I recently raised some questions about narcotic therapy contracts and my readers raised even more issues. Some of these questions deserve further discussion.
First, despite the examples I gave, when I’m speaking about narcotic contracts I am talking about people chronically on narcotics. I don’t normally use contracts for people with self-limited problems. That doesn’t mean these patients aren’t susceptible to the same problems as long-term users of narcotics, but the thinking is (based on what data, I don’t know) that people with a clear, self-limited, anatomic problem, such as a kidney stone or broken hip, are less likely to develop a substance use disorder (depending of course on their baseline susceptibilities to such problems). This assumption may be complete and utter bullshit, and certainly there are people who become addicted after using narcotics for self-limited problems. Still, it seems (from crappy, anecdotal experience) that it’s people with vague, chronic pain that end up causing health care providers the most problems.
Second, despite reservations I may have, and other cogent points made by my readers, I’m not about to stop using this tool.
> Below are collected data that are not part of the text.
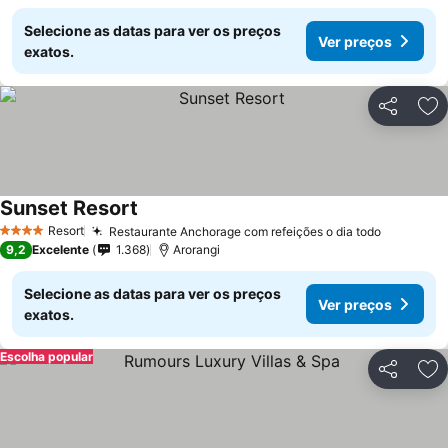
Selecione as datas para ver os preços
Ver preços
exatos.
Partilhar
Ad
Sunset Resort
Resort
Restaurante Anchorage com refeições o dia todo
4 Estrelas
9,2
Excelente
1.368
Arorangi
Selecione as datas para ver os preços
Ver preços
exatos.
Escolha popular
Partilhar
Ad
It may be a blunt instrument, but it’s what we’ve got for the time being. Even though we may recognize that these contracts may do more to protect providers than patients, and that narcotic use is not entirely volitional, these contracts serve an important purpose. They recognize that narcotics are not like other drugs. While someone may be dependent on insulin, they do not engage in illegal behaviors to obtain it, and they do not end up using it for that yummy insulin high. They do not grow to crave it.
And while these “addiction behaviors” are not entirely volitional, they are at least in part volitional. Narcotics are frequently diverted, and are often used in ways not prescribed. As physicians, if we wish to take advantages of these useful drugs, we have to find ways to make their use as safe as possible. I can give my diabetic as much insulin as they request, and I can be pretty sure they will still use it correctly. Given how narcotics can affect behavior, the same cannot be said of opioids. Strategies to minimize narcotic misuse in those who need them have not, as far as I know, been well studied (note the qualifier “well”, please). Contracts are a behavioral intervention and it may be that they are naive in the face of the physiology of narcotic use, but they can still help keep a patient with chronic, non-cancer pain on a non-escalating dose, and that is, in general, a reasonable goal.
One point that came up a number of times was regarding informed consent (sort of):
One, I find it ironic that you include “informed consent” in the title of your article since item 8 of both of the “contracts” you link to basically require the patient to give up his right to informed consent or any type of consent at all. You have to agree to do anything the provider says or you’re back to constant pain. Two, I would like to point out that these “contracts” are signed under duress. “Agree” to this or I’ll leave you in pain. This does not seem to be the most ethical or compassionate behaviour. You don’t want to give up your rights to say no to any treatment, you don’t want to be treated like a criminal, you don’t want to give up your rights to confidentiality? Well, good luck controlling that pain with aspirin and hot packs. And stop that whimpering, it’s more than most people had through out a lot of history.
I have to disagree. Section 8 means you get no choice at all. No autonomy at all. Period. You have to agree to anything that provider wants with out even knowing what it is. What ever he wants, even if it makes your condition worse, or is degrading, or is more dangerous than you would want to risk, or harms you. It’s do it or go back to the pain. Sure, you can walk away any time you want to go back to the pain. If that is a choice, then last year I chose to let burglars have my TV because I did not stay in my house 24 hours a day, seven days a week.
These comments share a lot with narcotic-seeking behaviors in that they basically say that anything that interferes with obtaining narcotics is “bad” and not the fault of the consumer.